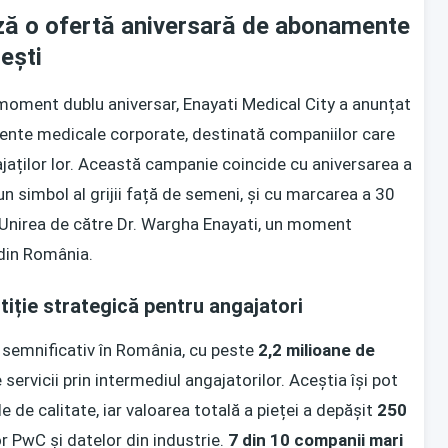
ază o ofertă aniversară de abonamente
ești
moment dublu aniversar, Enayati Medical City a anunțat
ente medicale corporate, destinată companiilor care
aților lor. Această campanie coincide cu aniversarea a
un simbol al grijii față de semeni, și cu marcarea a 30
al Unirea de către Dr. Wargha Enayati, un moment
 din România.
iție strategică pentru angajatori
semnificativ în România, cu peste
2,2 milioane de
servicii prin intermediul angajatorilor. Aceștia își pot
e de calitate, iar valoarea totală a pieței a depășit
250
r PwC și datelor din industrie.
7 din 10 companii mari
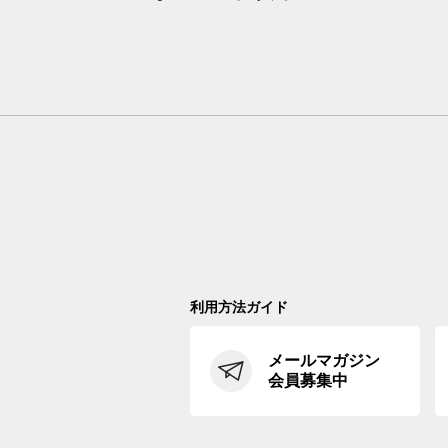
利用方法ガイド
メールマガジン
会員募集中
= = =
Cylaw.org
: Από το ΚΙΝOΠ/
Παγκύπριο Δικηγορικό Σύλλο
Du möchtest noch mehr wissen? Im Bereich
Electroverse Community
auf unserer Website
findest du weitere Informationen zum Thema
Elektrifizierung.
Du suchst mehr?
= = =
- [Your assignment] Which lines in the records contain the string "Enayati"? Extract each of those lines in full, and treat uppercase and lowercase as different.

- [Your response]
moment dublu aniversar, Enayati Medical City a anunțat
al Unirea de către Dr. Wargha Enayati, un moment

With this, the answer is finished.